The underestimation ends here.
Mar 18, 2013, Vol. 18, No. 26 • By ALVIN S. FELZENBERG
Chance moved Calvin forward many a time, and he was always ready. After reading law with a local luminary in Northampton, Massachusetts, he began practicing and was elected to the local Republican City Committee. At the age of 26, he was elected city councilman, the first of a series of offices that he would hold until he retired from the presidency. He would subsequently serve as city solicitor, clerk of the county courts, state representative, mayor, state senator, president of the state senate, lieutenant governor, and governor. In a span of 30 years, Coolidge lost only one election, an early campaign for the Northampton school board.

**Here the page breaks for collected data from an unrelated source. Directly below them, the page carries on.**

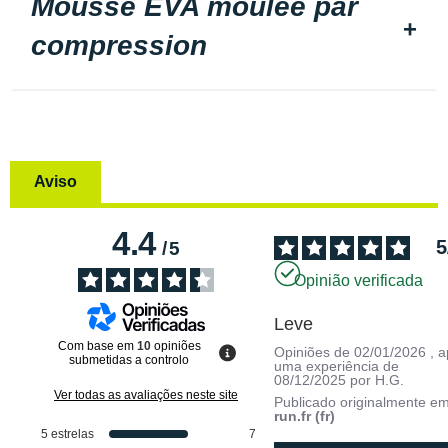
Mousse EVA moulée par
compression
Aviso
4.4
5
/
5
Opinião verificada
Leve
Com base em
10
opiniões
Opiniões de
02/01/2026
, 
submetidas a controlo
uma experiência de
08/12/2025
por
H.G.
Ver todas as avaliações neste site
Publicado originalmente e
run.fr (fr)
5
estrelas
7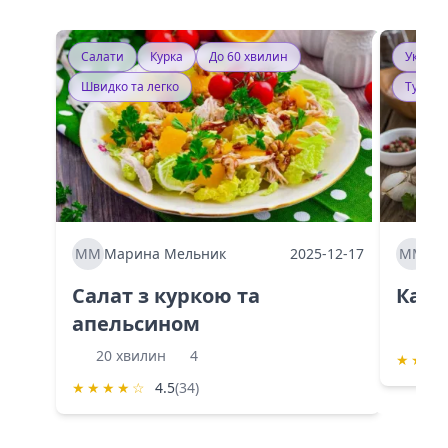
Салати
Курка
До 60 хвилин
Україн
Швидко та легко
Тушку
ММ
Марина Мельник
2025-12-17
ММ
Ма
Салат з куркою та
Каба
апельсином
60 
20 хвилин
4
★
★
★
★
★
★
★
☆
4.5
(34)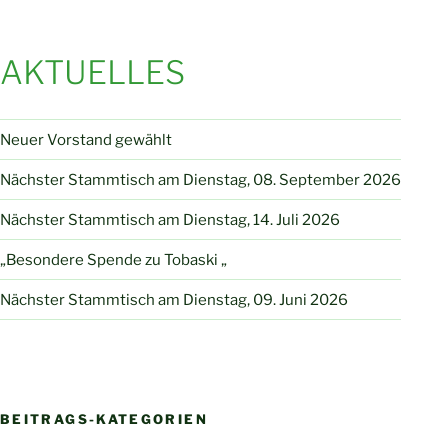
AKTUELLES
Neuer Vorstand gewählt
Nächster Stammtisch am Dienstag, 08. September 2026
Nächster Stammtisch am Dienstag, 14. Juli 2026
„Besondere Spende zu Tobaski „
Nächster Stammtisch am Dienstag, 09. Juni 2026
BEITRAGS-KATEGORIEN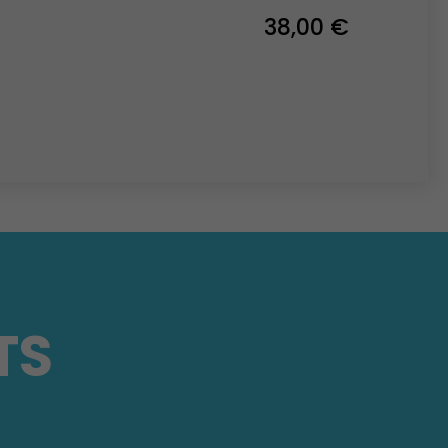
38,00 €
TS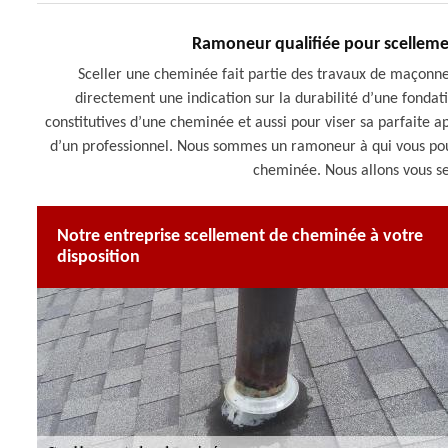
Ramoneur qualifiée pour scellem
Sceller une cheminée fait partie des travaux de maçonn
directement une indication sur la durabilité d’une fondati
constitutives d’une cheminée et aussi pour viser sa parfaite 
d’un professionnel. Nous sommes un ramoneur à qui vous pou
cheminée. Nous allons vous se
Notre entreprise scellement de cheminée à votre
disposition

In his pre-presidential career, Coolidge cut a figure as a progressive Republican in the Theodore Roosevelt mode. He favored higher salaries for teachers, women’s suffrage, direct election of U.S. senators, and maximum hours for workers, and he opposed child labor. Coolidge particularly enjoyed serving as president of the Massachusetts state senate because it allowed him to vote on legislation, often permitting him to cause a tie, which could doom legislation he opposed.
Shlaes demonstrates how, in one instance, Coolidge used that power to defeat a business regulation. But she does not mention that he cast the tie-inducing vote that prevented the tabling of a bill to establish a censorship board empowered to shut down performances it deemed incendiary. The legislature’s target was D. W. Griffith’s The Birth of a Nation, a film which Civil War veterans and African Americans had protested because of its negative portrayal of freed slaves and glorification of the Ku Klux Klan. Coolidge’s action in this instance, as well as his call for anti-lynching legislation in each of his annual messages to Congress, and his espousal of a Department of Education as a means of providing education to Southern blacks, suggests that, once persuaded that individuals were discriminated against as a class, Coolidge was prepared to see the state intervene.
Coolidge rose to national prominence in 1919 when, as governor of Massachusetts, he declared during the Boston police strike that “there is no right to strike against the public safety by anybody, anywhere, any time,” thus breaking the strike and restoring order. Over the objection of party leaders (and the senior senator from his own state, Henry Cabot Lodge), delegates to the 1920 Republican convention foisted Coolidge onto Warren Harding’s winning ticket. Two years and four months into his term in the White House, Harding died suddenly, and Coolidge succeeded to the presidency.
As president, Coolidge made it his first orders of business to extricate the country from the Harding scandals (Teapot Dome and its lesser cousins) and to realize Harding’s program. On the former, he acted with dispatch, naming two independent counsels (one from each party) to investigate—and kept congressional inquisitors at bay. The Harding program that Coolidge carried on was an effort to restore the nation to peace and prosperity after a decade of Progressive reforms and a world war: Harding had promised a “return to normalcy,” and Coolidge set out to deliver it.
Taking advantage of legislation which Harding had signed establishing a federal Bureau of the Budget, Coolidge met regularly with division heads to ensure that fiscal limits were obeyed. His budget chief established “2 percent” clubs, offering memberships to agency heads who cut their budgets by that amount. Anticipating Reagan’s appreciation for good visuals and public relations, Coolidge, when presented with two lion cubs as a gift, named one “Tax Reduction” and the other “Budget Bureau.”
When it came to cutting taxes, Coolidge stood steadfastly behind his secretary of the Treasury, Andrew Mellon, who argued in advance of supply-siders that lowering marginal tax rates would bring increased revenues into the Treasury. By the end of the Coolidge presidency, Mellon’s “scientific tax experiment” was widely seen as a towering success: Spending was flat, with the states spending more than the federal government; revenues had tripled; the highest tax rate had dropped to 25 percent (down from wartime levels of 73 percent); and the national debt had fallen by a third.
Reflecting Coolidge’s “obsession” with the economy, Amity Shlaes makes his handling of the economy her primary focus. Shlaes’s analysis is less insightful when she turns to other aspects of the Coolidge presidency. The bill he approved severely restricting immigration from Southern and Eastern Europe, for example, erected obstacles that, a decade later, had dire consequences for would-be refugees from Nazi persecution.